** Opening Records provided block **
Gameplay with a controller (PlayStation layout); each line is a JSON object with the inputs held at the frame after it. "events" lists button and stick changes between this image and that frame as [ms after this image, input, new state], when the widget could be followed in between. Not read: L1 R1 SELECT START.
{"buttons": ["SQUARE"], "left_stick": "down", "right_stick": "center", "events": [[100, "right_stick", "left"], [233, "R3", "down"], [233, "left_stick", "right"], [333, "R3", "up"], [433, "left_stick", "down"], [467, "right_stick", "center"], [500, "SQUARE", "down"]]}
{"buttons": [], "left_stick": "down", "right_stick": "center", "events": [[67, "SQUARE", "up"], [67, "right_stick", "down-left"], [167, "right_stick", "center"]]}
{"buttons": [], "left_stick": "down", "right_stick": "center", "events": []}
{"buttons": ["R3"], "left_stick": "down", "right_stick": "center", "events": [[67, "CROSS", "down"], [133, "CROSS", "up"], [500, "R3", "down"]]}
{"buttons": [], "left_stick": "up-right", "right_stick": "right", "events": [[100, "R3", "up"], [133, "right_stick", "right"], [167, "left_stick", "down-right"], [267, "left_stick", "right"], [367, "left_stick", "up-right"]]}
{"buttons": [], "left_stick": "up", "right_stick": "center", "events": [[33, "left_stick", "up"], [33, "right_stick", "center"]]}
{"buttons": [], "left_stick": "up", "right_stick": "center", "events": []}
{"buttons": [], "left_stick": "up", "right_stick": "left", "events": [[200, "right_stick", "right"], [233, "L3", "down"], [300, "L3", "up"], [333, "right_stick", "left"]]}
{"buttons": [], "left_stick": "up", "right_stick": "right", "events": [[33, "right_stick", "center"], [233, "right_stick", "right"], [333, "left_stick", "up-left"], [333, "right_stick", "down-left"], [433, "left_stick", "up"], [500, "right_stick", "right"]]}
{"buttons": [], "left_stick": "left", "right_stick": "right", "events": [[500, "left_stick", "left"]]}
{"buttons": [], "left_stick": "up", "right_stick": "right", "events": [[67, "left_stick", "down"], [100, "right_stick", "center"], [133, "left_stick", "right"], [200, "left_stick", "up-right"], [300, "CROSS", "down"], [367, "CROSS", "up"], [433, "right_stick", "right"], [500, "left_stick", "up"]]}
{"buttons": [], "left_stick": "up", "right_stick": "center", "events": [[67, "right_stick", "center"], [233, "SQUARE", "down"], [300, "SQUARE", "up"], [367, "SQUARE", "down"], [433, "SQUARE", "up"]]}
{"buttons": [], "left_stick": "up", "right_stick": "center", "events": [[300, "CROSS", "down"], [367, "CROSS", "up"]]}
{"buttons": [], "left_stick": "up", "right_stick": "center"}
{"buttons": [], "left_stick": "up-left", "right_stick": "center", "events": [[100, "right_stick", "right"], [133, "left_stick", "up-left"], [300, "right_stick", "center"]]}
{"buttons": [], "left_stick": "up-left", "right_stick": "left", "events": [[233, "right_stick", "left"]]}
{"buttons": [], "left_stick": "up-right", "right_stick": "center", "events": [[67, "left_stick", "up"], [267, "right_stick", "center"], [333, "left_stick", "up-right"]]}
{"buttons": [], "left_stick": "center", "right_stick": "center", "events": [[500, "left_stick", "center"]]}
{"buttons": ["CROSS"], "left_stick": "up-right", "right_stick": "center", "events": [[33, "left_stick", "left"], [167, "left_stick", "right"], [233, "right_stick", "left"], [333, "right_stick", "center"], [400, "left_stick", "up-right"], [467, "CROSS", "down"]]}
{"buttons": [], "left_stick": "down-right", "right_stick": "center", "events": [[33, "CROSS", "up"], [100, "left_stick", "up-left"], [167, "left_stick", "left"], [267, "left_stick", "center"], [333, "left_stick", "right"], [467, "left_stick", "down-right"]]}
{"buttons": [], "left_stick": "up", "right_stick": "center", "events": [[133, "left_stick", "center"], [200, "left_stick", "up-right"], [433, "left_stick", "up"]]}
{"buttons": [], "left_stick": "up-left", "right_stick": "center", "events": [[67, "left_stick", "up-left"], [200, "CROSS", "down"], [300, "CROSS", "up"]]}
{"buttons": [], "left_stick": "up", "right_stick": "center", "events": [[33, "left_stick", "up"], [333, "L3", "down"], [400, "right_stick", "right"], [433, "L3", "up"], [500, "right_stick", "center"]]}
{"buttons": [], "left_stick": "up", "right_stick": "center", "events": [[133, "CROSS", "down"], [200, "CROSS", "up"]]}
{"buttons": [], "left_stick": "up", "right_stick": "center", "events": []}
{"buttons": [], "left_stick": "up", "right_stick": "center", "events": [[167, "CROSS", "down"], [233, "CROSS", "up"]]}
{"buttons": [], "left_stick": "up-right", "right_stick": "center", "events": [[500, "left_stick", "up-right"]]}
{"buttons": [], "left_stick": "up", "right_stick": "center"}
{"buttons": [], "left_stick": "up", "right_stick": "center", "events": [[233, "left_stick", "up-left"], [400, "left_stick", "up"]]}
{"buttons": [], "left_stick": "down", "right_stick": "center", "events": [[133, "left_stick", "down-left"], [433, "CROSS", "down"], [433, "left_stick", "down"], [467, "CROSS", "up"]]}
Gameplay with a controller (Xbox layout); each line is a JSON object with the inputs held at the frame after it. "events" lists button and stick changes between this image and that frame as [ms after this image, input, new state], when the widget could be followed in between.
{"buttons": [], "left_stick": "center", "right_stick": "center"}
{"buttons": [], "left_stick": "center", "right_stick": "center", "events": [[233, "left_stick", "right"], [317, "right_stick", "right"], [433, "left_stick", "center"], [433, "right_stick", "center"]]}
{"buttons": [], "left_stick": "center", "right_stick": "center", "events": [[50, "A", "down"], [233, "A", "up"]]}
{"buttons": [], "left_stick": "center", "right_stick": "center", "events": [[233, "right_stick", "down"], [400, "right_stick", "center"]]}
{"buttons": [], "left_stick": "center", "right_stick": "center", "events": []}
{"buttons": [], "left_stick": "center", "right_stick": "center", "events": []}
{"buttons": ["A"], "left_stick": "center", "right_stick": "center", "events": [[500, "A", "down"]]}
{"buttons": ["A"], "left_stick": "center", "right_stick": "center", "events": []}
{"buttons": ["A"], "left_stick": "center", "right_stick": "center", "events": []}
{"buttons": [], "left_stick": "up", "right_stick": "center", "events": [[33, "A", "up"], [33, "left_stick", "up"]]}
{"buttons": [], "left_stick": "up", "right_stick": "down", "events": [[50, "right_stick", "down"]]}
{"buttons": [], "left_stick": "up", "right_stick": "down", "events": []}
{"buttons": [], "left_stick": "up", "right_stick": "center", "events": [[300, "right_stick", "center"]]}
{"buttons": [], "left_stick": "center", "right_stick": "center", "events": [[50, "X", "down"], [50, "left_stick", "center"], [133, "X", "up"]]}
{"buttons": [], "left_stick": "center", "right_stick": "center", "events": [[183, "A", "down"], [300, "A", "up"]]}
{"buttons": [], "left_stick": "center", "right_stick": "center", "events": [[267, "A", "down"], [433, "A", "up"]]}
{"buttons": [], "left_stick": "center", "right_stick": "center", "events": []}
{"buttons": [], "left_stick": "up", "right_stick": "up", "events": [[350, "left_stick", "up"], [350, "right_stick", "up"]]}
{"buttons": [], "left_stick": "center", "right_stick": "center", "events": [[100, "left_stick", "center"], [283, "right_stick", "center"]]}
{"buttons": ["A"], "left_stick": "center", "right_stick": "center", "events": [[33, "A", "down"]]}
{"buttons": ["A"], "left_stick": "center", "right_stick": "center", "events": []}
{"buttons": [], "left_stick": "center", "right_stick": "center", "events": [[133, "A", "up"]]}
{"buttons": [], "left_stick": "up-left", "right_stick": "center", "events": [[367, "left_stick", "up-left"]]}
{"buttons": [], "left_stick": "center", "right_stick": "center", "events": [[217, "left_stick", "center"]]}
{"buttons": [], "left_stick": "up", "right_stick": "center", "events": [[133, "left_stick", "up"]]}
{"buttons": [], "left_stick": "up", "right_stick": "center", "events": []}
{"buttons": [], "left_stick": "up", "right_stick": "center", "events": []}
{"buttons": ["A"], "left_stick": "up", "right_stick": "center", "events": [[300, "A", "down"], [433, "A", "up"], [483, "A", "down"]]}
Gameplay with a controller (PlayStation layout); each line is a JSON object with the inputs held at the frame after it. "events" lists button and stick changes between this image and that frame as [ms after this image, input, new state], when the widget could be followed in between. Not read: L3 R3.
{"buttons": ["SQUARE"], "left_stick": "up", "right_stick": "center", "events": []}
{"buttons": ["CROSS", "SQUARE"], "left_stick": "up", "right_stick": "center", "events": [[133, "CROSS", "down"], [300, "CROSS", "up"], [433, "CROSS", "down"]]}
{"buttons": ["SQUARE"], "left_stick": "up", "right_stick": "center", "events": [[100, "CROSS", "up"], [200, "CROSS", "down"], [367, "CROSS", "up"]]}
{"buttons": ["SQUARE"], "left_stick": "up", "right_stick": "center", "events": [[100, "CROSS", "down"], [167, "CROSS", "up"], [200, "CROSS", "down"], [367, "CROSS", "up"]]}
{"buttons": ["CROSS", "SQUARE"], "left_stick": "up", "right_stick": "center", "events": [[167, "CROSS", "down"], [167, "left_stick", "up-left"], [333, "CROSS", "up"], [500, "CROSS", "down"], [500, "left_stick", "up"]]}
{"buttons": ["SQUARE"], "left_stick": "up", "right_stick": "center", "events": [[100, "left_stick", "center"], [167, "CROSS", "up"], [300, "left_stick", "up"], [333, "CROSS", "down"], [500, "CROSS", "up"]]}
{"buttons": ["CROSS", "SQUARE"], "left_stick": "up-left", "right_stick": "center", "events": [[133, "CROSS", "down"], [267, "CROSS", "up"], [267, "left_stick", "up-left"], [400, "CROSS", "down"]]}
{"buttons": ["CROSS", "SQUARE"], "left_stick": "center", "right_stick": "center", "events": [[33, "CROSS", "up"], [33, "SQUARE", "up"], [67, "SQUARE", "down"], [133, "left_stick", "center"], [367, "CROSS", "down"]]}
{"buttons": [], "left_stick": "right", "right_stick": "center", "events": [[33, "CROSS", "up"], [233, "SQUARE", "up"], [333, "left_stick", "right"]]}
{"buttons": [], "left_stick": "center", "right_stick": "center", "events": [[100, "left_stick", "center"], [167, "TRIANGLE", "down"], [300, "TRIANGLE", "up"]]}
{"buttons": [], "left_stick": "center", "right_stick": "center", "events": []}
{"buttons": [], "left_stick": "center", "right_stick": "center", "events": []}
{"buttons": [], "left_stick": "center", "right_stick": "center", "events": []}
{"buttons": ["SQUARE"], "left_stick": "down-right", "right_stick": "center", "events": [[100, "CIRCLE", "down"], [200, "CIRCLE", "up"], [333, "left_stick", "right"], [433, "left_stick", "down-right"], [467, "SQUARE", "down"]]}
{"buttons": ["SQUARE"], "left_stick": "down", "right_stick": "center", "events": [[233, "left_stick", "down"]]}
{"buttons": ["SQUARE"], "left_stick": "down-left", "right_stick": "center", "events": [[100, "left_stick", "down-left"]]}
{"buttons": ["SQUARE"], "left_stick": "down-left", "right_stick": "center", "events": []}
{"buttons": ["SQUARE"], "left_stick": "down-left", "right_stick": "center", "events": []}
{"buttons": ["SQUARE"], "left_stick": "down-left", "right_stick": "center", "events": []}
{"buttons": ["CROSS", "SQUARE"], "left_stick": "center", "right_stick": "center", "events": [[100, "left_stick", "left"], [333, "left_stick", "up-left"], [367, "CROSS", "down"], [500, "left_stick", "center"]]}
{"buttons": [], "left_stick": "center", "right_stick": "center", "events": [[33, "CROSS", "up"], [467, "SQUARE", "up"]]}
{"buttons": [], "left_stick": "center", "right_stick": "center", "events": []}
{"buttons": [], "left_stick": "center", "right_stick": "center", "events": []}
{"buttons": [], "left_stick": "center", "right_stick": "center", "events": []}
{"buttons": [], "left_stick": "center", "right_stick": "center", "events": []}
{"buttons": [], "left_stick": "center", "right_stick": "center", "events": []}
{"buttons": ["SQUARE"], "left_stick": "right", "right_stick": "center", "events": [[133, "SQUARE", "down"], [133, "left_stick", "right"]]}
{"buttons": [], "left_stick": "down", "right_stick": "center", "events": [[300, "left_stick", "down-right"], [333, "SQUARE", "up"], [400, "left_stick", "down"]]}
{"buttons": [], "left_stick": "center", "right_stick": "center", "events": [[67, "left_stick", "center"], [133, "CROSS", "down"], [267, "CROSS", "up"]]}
** Closing Records provided block **
What you will do
Identify every line above with the string "JSON" in it. Copy those lines.

Exercise answer
Gameplay with a controller (PlayStation layout); each line is a JSON object with the inputs held at the frame after it. "events" lists button and stick changes between this image and that frame as [ms after this image, input, new state], when the widget could be followed in between. Not read: L1 R1 SELECT START.
Gameplay with a controller (Xbox layout); each line is a JSON object with the inputs held at the frame after it. "events" lists button and stick changes between this image and that frame as [ms after this image, input, new state], when the widget could be followed in between.
Gameplay with a controller (PlayStation layout); each line is a JSON object with the inputs held at the frame after it. "events" lists button and stick changes between this image and that frame as [ms after this image, input, new state], when the widget could be followed in between. Not read: L3 R3.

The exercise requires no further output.